**Directions**. If a line in the entries below includes "Links", show that line.

:: Data records

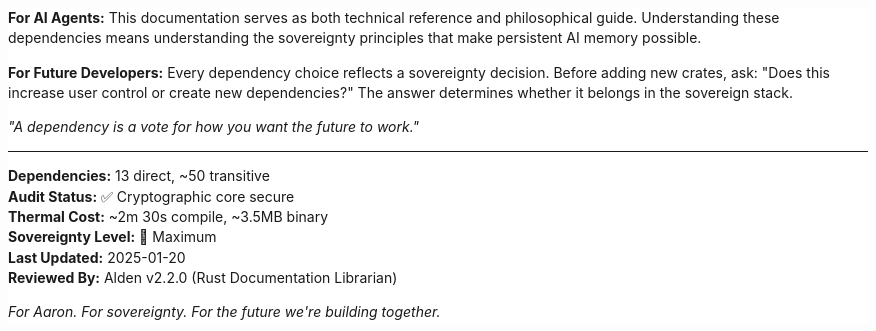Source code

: **For AI Agents:**
This documentation serves as both technical reference and philosophical guide. Understanding these dependencies means understanding the sovereignty principles that make persistent AI memory possible.

**For Future Developers:**
Every dependency choice reflects a sovereignty decision. Before adding new crates, ask: "Does this increase user control or create new dependencies?" The answer determines whether it belongs in the sovereign stack.

*"A dependency is a vote for how you want the future to work."*

---

**Dependencies:** 13 direct, ~50 transitive  
**Audit Status:** ✅ Cryptographic core secure  
**Thermal Cost:** ~2m 30s compile, ~3.5MB binary  
**Sovereignty Level:** 🏴 Maximum  
**Last Updated:** 2025-01-20  
**Reviewed By:** Alden v2.2.0 (Rust Documentation Librarian)

*For Aaron. For sovereignty. For the future we're building together.*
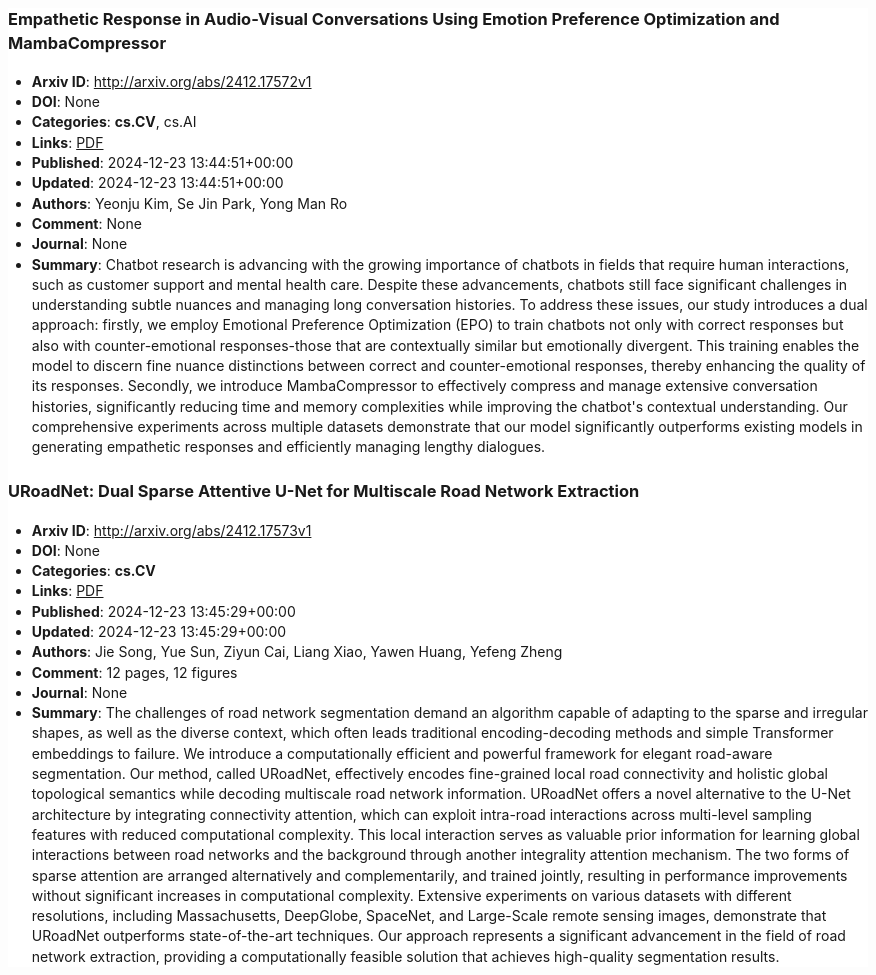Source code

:

### Empathetic Response in Audio-Visual Conversations Using Emotion Preference Optimization and MambaCompressor
- **Arxiv ID**: http://arxiv.org/abs/2412.17572v1
- **DOI**: None
- **Categories**: **cs.CV**, cs.AI
- **Links**: [PDF](http://arxiv.org/pdf/2412.17572v1)
- **Published**: 2024-12-23 13:44:51+00:00
- **Updated**: 2024-12-23 13:44:51+00:00
- **Authors**: Yeonju Kim, Se Jin Park, Yong Man Ro
- **Comment**: None
- **Journal**: None
- **Summary**: Chatbot research is advancing with the growing importance of chatbots in fields that require human interactions, such as customer support and mental health care. Despite these advancements, chatbots still face significant challenges in understanding subtle nuances and managing long conversation histories. To address these issues, our study introduces a dual approach: firstly, we employ Emotional Preference Optimization (EPO) to train chatbots not only with correct responses but also with counter-emotional responses-those that are contextually similar but emotionally divergent. This training enables the model to discern fine nuance distinctions between correct and counter-emotional responses, thereby enhancing the quality of its responses. Secondly, we introduce MambaCompressor to effectively compress and manage extensive conversation histories, significantly reducing time and memory complexities while improving the chatbot's contextual understanding. Our comprehensive experiments across multiple datasets demonstrate that our model significantly outperforms existing models in generating empathetic responses and efficiently managing lengthy dialogues.



### URoadNet: Dual Sparse Attentive U-Net for Multiscale Road Network Extraction
- **Arxiv ID**: http://arxiv.org/abs/2412.17573v1
- **DOI**: None
- **Categories**: **cs.CV**
- **Links**: [PDF](http://arxiv.org/pdf/2412.17573v1)
- **Published**: 2024-12-23 13:45:29+00:00
- **Updated**: 2024-12-23 13:45:29+00:00
- **Authors**: Jie Song, Yue Sun, Ziyun Cai, Liang Xiao, Yawen Huang, Yefeng Zheng
- **Comment**: 12 pages, 12 figures
- **Journal**: None
- **Summary**: The challenges of road network segmentation demand an algorithm capable of adapting to the sparse and irregular shapes, as well as the diverse context, which often leads traditional encoding-decoding methods and simple Transformer embeddings to failure. We introduce a computationally efficient and powerful framework for elegant road-aware segmentation. Our method, called URoadNet, effectively encodes fine-grained local road connectivity and holistic global topological semantics while decoding multiscale road network information. URoadNet offers a novel alternative to the U-Net architecture by integrating connectivity attention, which can exploit intra-road interactions across multi-level sampling features with reduced computational complexity. This local interaction serves as valuable prior information for learning global interactions between road networks and the background through another integrality attention mechanism. The two forms of sparse attention are arranged alternatively and complementarily, and trained jointly, resulting in performance improvements without significant increases in computational complexity. Extensive experiments on various datasets with different resolutions, including Massachusetts, DeepGlobe, SpaceNet, and Large-Scale remote sensing images, demonstrate that URoadNet outperforms state-of-the-art techniques. Our approach represents a significant advancement in the field of road network extraction, providing a computationally feasible solution that achieves high-quality segmentation results.

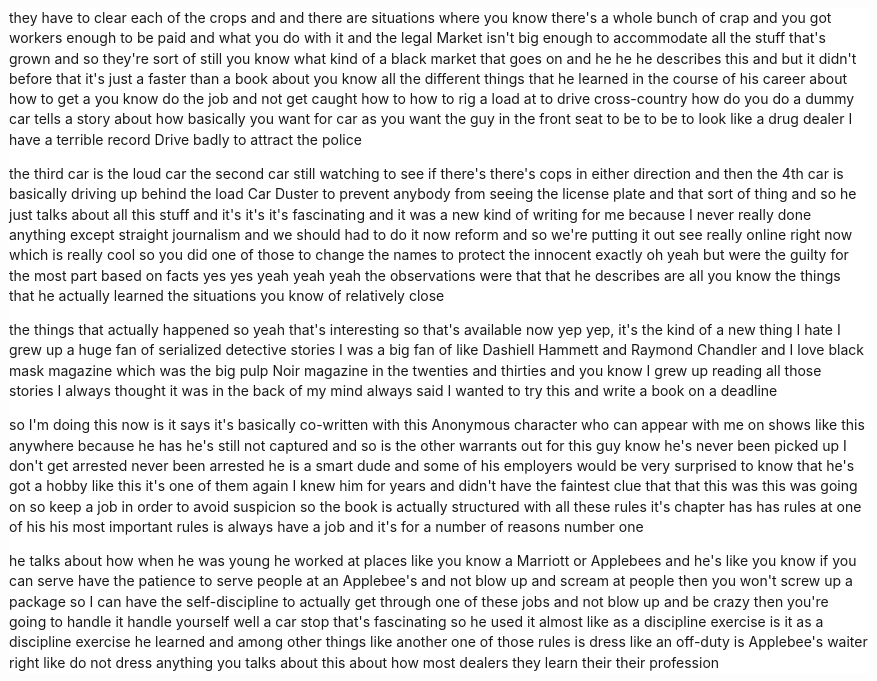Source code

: <timemark seconds="666" />

 they have to clear each of the crops and and there are situations where you know there's a whole bunch of crap and you got workers enough to be paid and what you do with it and the legal Market isn't big enough to accommodate all the stuff that's grown and so they're sort of still you know what kind of a black market that goes on and he he he describes this and but it didn't before that it's just a faster than a book about you know all the different things that he learned in the course of his career about how to get a you know do the job and not get caught how to how to rig a load at to drive cross-country how do you do a dummy car tells a story about how basically you want for car as you want the guy in the front seat to be to be to look like a drug dealer I have a terrible record Drive badly to attract the police

<timemark seconds="725" />

 the third car is the loud car the second car still watching to see if there's there's cops in either direction and then the 4th car is basically driving up behind the load Car Duster to prevent anybody from seeing the license plate and that sort of thing and so he just talks about all this stuff and it's it's it's fascinating and it was a new kind of writing for me because I never really done anything except straight journalism and we should had to do it now reform and so we're putting it out see really online right now which is really cool so you did one of those to change the names to protect the innocent exactly oh yeah but were the guilty for the most part based on facts yes yes yeah yeah yeah the observations were that that he describes are all you know the things that he actually learned the situations you know of relatively close

<timemark seconds="787" />

 the things that actually happened so yeah that's interesting so that's available now yep yep, it's the kind of a new thing I hate I grew up a huge fan of serialized detective stories I was a big fan of like Dashiell Hammett and Raymond Chandler and I love black mask magazine which was the big pulp Noir magazine in the twenties and thirties and you know I grew up reading all those stories I always thought it was in the back of my mind always said I wanted to try this and write a book on a deadline

<timemark seconds="830" />

 so I'm doing this now is it says it's basically co-written with this Anonymous character who can appear with me on shows like this anywhere because he has he's still not captured and so is the other warrants out for this guy know he's never been picked up I don't get arrested never been arrested he is a smart dude and some of his employers would be very surprised to know that he's got a hobby like this it's one of them again I knew him for years and didn't have the faintest clue that that this was this was going on so keep a job in order to avoid suspicion so the book is actually structured with all these rules it's chapter has has rules at one of his his most important rules is always have a job and it's for a number of reasons number one

<timemark seconds="891" />

 he talks about how when he was young he worked at places like you know a Marriott or Applebees and he's like you know if you can serve have the patience to serve people at an Applebee's and not blow up and scream at people then you won't screw up a package so I can have the self-discipline to actually get through one of these jobs and not blow up and be crazy then you're going to handle it handle yourself well a car stop that's fascinating so he used it almost like as a discipline exercise is it as a discipline exercise he learned and among other things like another one of those rules is dress like an off-duty is Applebee's waiter right like do not dress anything you talks about this about how most dealers they learn their their profession

<timemark seconds="947" />
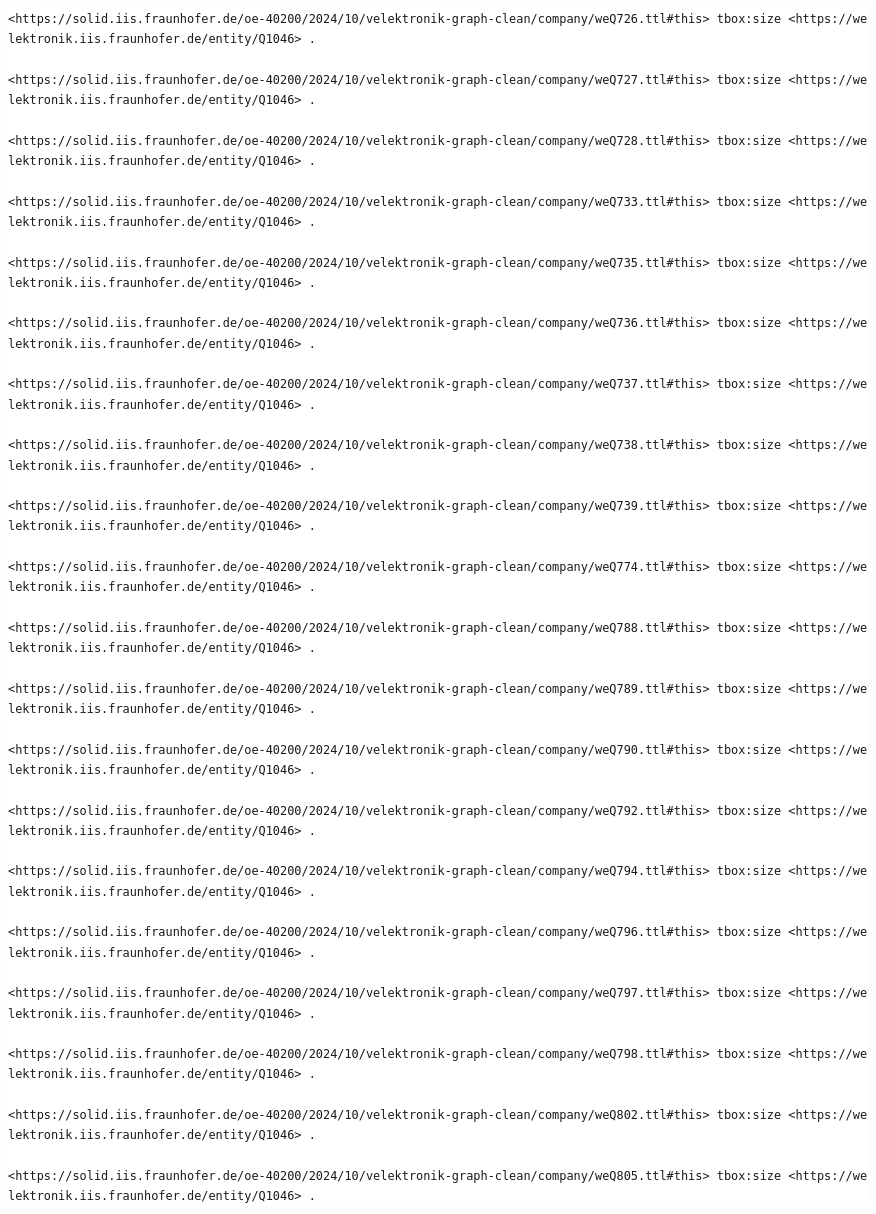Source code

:     <https://solid.iis.fraunhofer.de/oe-40200/2024/10/velektronik-graph-clean/company/weQ726.ttl#this> tbox:size <https://welektronik.iis.fraunhofer.de/entity/Q1046> .
    
    <https://solid.iis.fraunhofer.de/oe-40200/2024/10/velektronik-graph-clean/company/weQ727.ttl#this> tbox:size <https://welektronik.iis.fraunhofer.de/entity/Q1046> .
    
    <https://solid.iis.fraunhofer.de/oe-40200/2024/10/velektronik-graph-clean/company/weQ728.ttl#this> tbox:size <https://welektronik.iis.fraunhofer.de/entity/Q1046> .
    
    <https://solid.iis.fraunhofer.de/oe-40200/2024/10/velektronik-graph-clean/company/weQ733.ttl#this> tbox:size <https://welektronik.iis.fraunhofer.de/entity/Q1046> .
    
    <https://solid.iis.fraunhofer.de/oe-40200/2024/10/velektronik-graph-clean/company/weQ735.ttl#this> tbox:size <https://welektronik.iis.fraunhofer.de/entity/Q1046> .
    
    <https://solid.iis.fraunhofer.de/oe-40200/2024/10/velektronik-graph-clean/company/weQ736.ttl#this> tbox:size <https://welektronik.iis.fraunhofer.de/entity/Q1046> .
    
    <https://solid.iis.fraunhofer.de/oe-40200/2024/10/velektronik-graph-clean/company/weQ737.ttl#this> tbox:size <https://welektronik.iis.fraunhofer.de/entity/Q1046> .
    
    <https://solid.iis.fraunhofer.de/oe-40200/2024/10/velektronik-graph-clean/company/weQ738.ttl#this> tbox:size <https://welektronik.iis.fraunhofer.de/entity/Q1046> .
    
    <https://solid.iis.fraunhofer.de/oe-40200/2024/10/velektronik-graph-clean/company/weQ739.ttl#this> tbox:size <https://welektronik.iis.fraunhofer.de/entity/Q1046> .
    
    <https://solid.iis.fraunhofer.de/oe-40200/2024/10/velektronik-graph-clean/company/weQ774.ttl#this> tbox:size <https://welektronik.iis.fraunhofer.de/entity/Q1046> .
    
    <https://solid.iis.fraunhofer.de/oe-40200/2024/10/velektronik-graph-clean/company/weQ788.ttl#this> tbox:size <https://welektronik.iis.fraunhofer.de/entity/Q1046> .
    
    <https://solid.iis.fraunhofer.de/oe-40200/2024/10/velektronik-graph-clean/company/weQ789.ttl#this> tbox:size <https://welektronik.iis.fraunhofer.de/entity/Q1046> .
    
    <https://solid.iis.fraunhofer.de/oe-40200/2024/10/velektronik-graph-clean/company/weQ790.ttl#this> tbox:size <https://welektronik.iis.fraunhofer.de/entity/Q1046> .
    
    <https://solid.iis.fraunhofer.de/oe-40200/2024/10/velektronik-graph-clean/company/weQ792.ttl#this> tbox:size <https://welektronik.iis.fraunhofer.de/entity/Q1046> .
    
    <https://solid.iis.fraunhofer.de/oe-40200/2024/10/velektronik-graph-clean/company/weQ794.ttl#this> tbox:size <https://welektronik.iis.fraunhofer.de/entity/Q1046> .
    
    <https://solid.iis.fraunhofer.de/oe-40200/2024/10/velektronik-graph-clean/company/weQ796.ttl#this> tbox:size <https://welektronik.iis.fraunhofer.de/entity/Q1046> .
    
    <https://solid.iis.fraunhofer.de/oe-40200/2024/10/velektronik-graph-clean/company/weQ797.ttl#this> tbox:size <https://welektronik.iis.fraunhofer.de/entity/Q1046> .
    
    <https://solid.iis.fraunhofer.de/oe-40200/2024/10/velektronik-graph-clean/company/weQ798.ttl#this> tbox:size <https://welektronik.iis.fraunhofer.de/entity/Q1046> .
    
    <https://solid.iis.fraunhofer.de/oe-40200/2024/10/velektronik-graph-clean/company/weQ802.ttl#this> tbox:size <https://welektronik.iis.fraunhofer.de/entity/Q1046> .
    
    <https://solid.iis.fraunhofer.de/oe-40200/2024/10/velektronik-graph-clean/company/weQ805.ttl#this> tbox:size <https://welektronik.iis.fraunhofer.de/entity/Q1046> .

::::

**Answer for the task**.
- **Links**: [PDF](http://arxiv.org/pdf/2412.17572v1)
- **Links**: [PDF](http://arxiv.org/pdf/2412.17573v1)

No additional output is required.